Looking down from the summit of Montezuma Pass, are moving views of rolling grasslands and oak woodlands, fairy duster shrubs and agaves and inconspicuous wildlife that's mostly hidden to the naked eye.
To the west lies the San Raphael Valley, while the east showcases the San Pedro Valley, providing a glimpse of an endless border wall that separates Mexico and Arizona. This landscape is part of the Sky Island Region, a biodiverse hub that spans the southwestern United States and northwestern Mexico.
A popular picnic spot, Montezuma Pass, offers three distinct elevations and a historical marker, commemorating the entry point of the Coronado Expedition into Arizona. These grasslands have been utilized for livestock grazing since the late 17th and 18th centuries.
Navigating the winding dirt roads in the Huachuca Mountains transports travelers back in time. Environmental groups such as the Sky Island Alliance (SIA) are on a mission to preserve the region’s wild beauty.
SIA’s latest project calls for volunteers to survey approximately 160 miles of decommissioned forest service roads, aiming to curb the spread of invasive species, erosion and wildlife disturbance.
Bryon Lichtenhan, the stewardship specialist for SIA, stated that although the roads are administratively decommissioned, they’re still accessible to the public. He emphasized the area’s significance and said, “This is a really beautiful and important region for wildlife.”
The area is one of the last remaining open corridors for wildlife movement in between Sonora and Arizona and notably, it’s also jaguar territory.
In collaboration with the Forest Service and Borderlands Restoration Network, the SIA initiated a project to survey these road segments for future restoration.
Lichtenhan highlighted the need for volunteer efforts to enhance the valley and mountains, as part of a greater effort to improve the region.
Despite the absence of a border wall in this area, issues like erosion are becoming problematic, causing debris to get washed away with rain, filling up Mexican rancher’s stock tanks, nearby creeks and fragmenting the forest into smaller pockets. The excess water runoff is altering the landscape, hindering natural absorption by grasslands and trees.
Emily Burns, program director for SIA said closeby, there was once an oak grove in 2020, that was bulldozed for a parking lot for federal border wall construction. Although construction was canceled, scars were still left on the landscape.

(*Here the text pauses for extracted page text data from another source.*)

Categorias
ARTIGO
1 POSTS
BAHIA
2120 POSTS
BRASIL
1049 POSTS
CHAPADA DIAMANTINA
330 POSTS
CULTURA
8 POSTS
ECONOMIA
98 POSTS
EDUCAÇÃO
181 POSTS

“A road was cut in on the slopes of the Huachuca Mountains there, so that (the) border wall could come all the way over the Huachuca Mountains and extend in the San Rafael Valley,’ Burns said. “So if you’re driving here in 2020, this would have been a major construction site, there were steel bollards, sections of border wall pile, there were tanker trucks spraying water on the road, it was quite a scene.”
But the natural landscape has slowly started to heal.
“An interesting part of the history of attempts to modify the border when really it’s peaceful and there’s no construction, it is just fabulous habitat for wildlife,” Burns said.
Burns said about two-thirds of the state is walled off and in some places animals are no longer able to freely pass in between Sonora and Arizona, isolating species like ocelots and jaguars, who are cut off from the core population and unlikely to find a mate and reproduce.
The barrier has also disrupted seed disperses, affecting plant species’ ability to reproduce.
“We really consider the border wall a major evolutionary experiment that’s been set in motion and I think it’s up to all of us to try to prevent that experiment, leading to the extinction of species that are really iconic in North America and important to all of us,” Burns said.
The San Rafael Valley and Sky Islands for that matter, are known for their biodiversity. The region of mountain ranges span across four states and two countries, from Tucson, Arizona, all the way to Magdalena, Sonora.
Lichtenhan believes that wildlife populations will begin to contract away from the area.
“Part of why wildlife has been so numerous and healthy in these areas is because of the access to resources on both sides of the border,” Lichtenhan said. “Once you close those off, animals have to kind of pull back to where those major resources are available.”
SIA’s focus on rehabilitating old roads aims to provide wildlife with areas devoid of human impact or interaction with cars or ATVs.
“This project came from our desire to help this region recover, help make this an even more beneficial landscape for wildlife and that’s it,” Lichtenhan said.
With a network of wildlife cameras that cover 30 miles of border, SIA is able to document wildlife passageways. Burns hopes that the data will be able to convey more than just wildlife crossings.
“We want our wildlife community data to really tell the world that this is an incredibly important place where we do not need and cannot have a border wall in the future,” Burns said. “Right now, there are no current federal plans to build a border wall across the San Rafael Valley but there are law waivers in place and it could be that in the future, a presidential administration decides to build a border wall here.”
As volunteers work throughout the year to document road conditions, plans for restoration will be scheduled in the new year.
“Together we can really help to limit that erosive force in this area,” Lichtenhan said. “The sky’s the limit.”